As you can witness, data is the most valuable asset of any organization in this modern age. It is being created at a really rapid pace and also the key for decision making processes in a lot of businesses, which can help them boost the value.
It is also undeniable that big data is an invaluable source of insights. It enables companies to optimize everything they are working on, from targeting the right customers to operating supply chain processes. Being capable of identifying, collecting, processing and analyzing data to capture meaningful insights has become the most important thing to set up agile companies whose aim is to survive in the business era driven by data nowadays.
Moreover, dealing with big data also leads to some challenges for the first time. Most companies still do not have enough skills and knowledge in order to construct a strong business data culture, build a data plan and consider their approach to information and knowledge management. It is highly recommended to know the right data management principles on which your company can identify what you are in need to approach big data.
Craft a data management strategy
Enterprise data management means how a company defines, integrates as well as retrieves their data in order to gain accurate and consistent insights. As big data is keeping on expanding and evolving, identifying and making use of data gets more and more difficult and data management is a really difficult task.

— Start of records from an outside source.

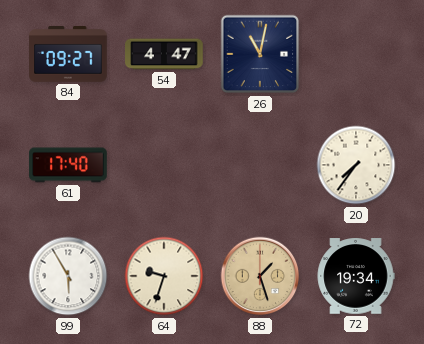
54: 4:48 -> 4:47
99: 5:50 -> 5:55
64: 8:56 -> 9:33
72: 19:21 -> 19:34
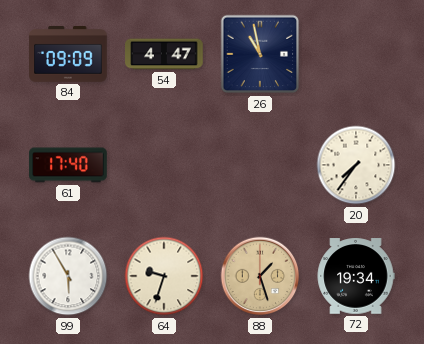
84: 09:27 -> 09:09
26: 11:02 -> 10:58
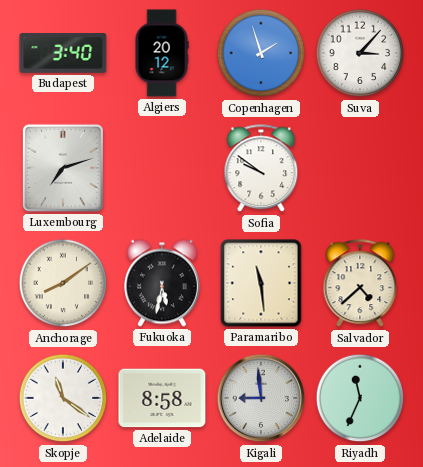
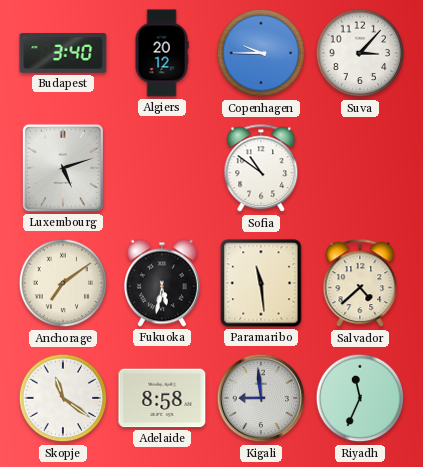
Copenhagen: 1:57 -> 9:45
Luxembourg: 7:12 -> 5:12
Sofia: 9:51 -> 10:51
Anchorage: 8:09 -> 7:09
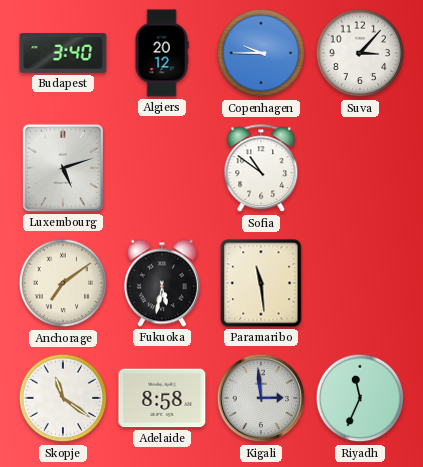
Salvador: 4:38 -> none
Kigali: 8:59 -> 2:59
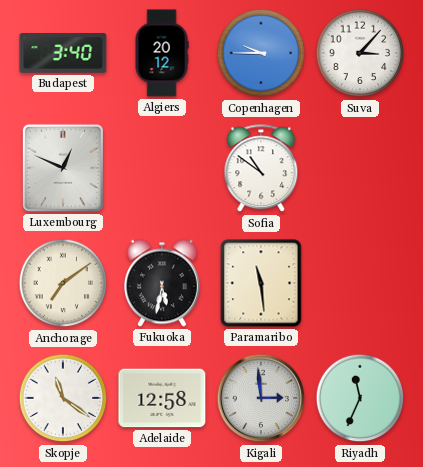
Luxembourg: 5:12 -> 12:49
Adelaide: 8:58 -> 12:58
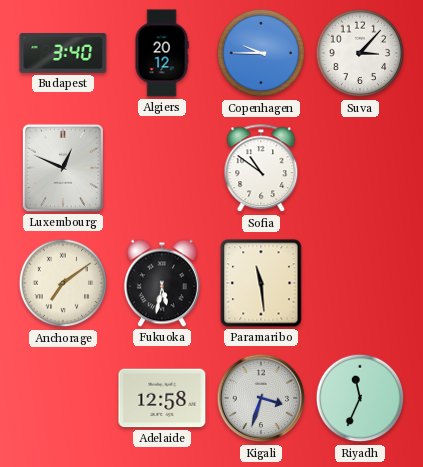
Skopje: 11:21 -> none
Kigali: 2:59 -> 3:33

The first data management principle is to take a strategic approach to data management, which is important for the development of a company’s data initiatives.
An ideal data management strategy asks for creating customized data management system. More precisely, a data management system is a framework which effectively integrates all the software, hardware, workflows, and culture defining data management in a company. As a result, companies need to identify which processes, resources and technologies are the most suitable for their data strategy.
What is more, in order to generate relevant results, data management asks the companies to pay attention to the data precision, granularity and meaning. Your data strategy should include such details as which data your company should use, which data sources should be considered and which are not, how and where to store and secure data, how to make sure the quality of data and how to manage the documentation related to the data management system.
Define ownership and stewardship
Data management often comes with lots of data sources and various organizations. Actually, data analytics has become so valuable when a wide variety of data sources are integrated together. Data integration enables companies to capture meaningful insights and generate profit.
Simultaneously, the integration of different sources would lead to a lot of challenges to estimate the value of data. actually, data does not come with any intrinsic value yet the insights generated from the data can be worth huge sums if they are combined with other sources.
In this case, companies should remember that good data management will require defining who owns the data and who can access it. If the data ownership is not clear, important data governance problems will evolve. Ownership means the legal rights and responsibilities. It demands on full managerial and financial control over data, such as the right to remove it when it is unused or too costly to keep.
Moreover, ownership is often assigned to the organization who commissioned the data, instead of the company gathering it. Nevertheless, proprietary rights may relate to one particular data item along with a merged data set or a value added dataset. Similarly, when company owns a dataset while other companies own the data, data governance would become a complicated task.
If you want to promote a collaborative approach to data management and avoid creating knowledge silos, you should be sure that ownership and stewardship are clearly identified for any specific project and staff.
In order to boost data access, data should be stored in the right system, such as a data lake or a data warehouse, according to your requirements. Moreover, companies should make sure each dataset will be documented properly and controlled so as to assist employees in identifying, controlling and using data in an efficient manner.
That is the reason why we need metadata. Metadata is the GPS system which enables your staff to navigate easily through data and take control over any modification in the data bases.
It is highly advised to use the metadata to make sure everything is well managed. Metadata is all the data that relates to your data. It will keep track of how data is gathered, verified, reported and analyzed. It would provide the users the insights regarding content, characteristics and use of every data while offering information about the content and accessibility of data.
To make sure that metadata is used properly, each company should build business procedures and boost a careful approach to metadata. Identifying and documenting your datasets is rather effective to make sure you are not gathering copies of the old data.
Make sure data quality
Data is now driving the decision making processes of companies. Thus, it is truly important to make sure that decision makers could rely on the data they are working with. Setting up data quality standards can help make sure datasets could satisfy the needs of those approaching them.
Data quality standards will set up the minimum demands that data must have. Various projects may come with various standards depending on the goal they want to achieve. Data quality entails the need of being defined consistently across the whole company. Thus, it is highly recommended to define some basic standards that can be applied to everyone working in the company and test data against those standards regularly. One tip to make sure the right level of data quality is to manage the data life cycle in a careful manner.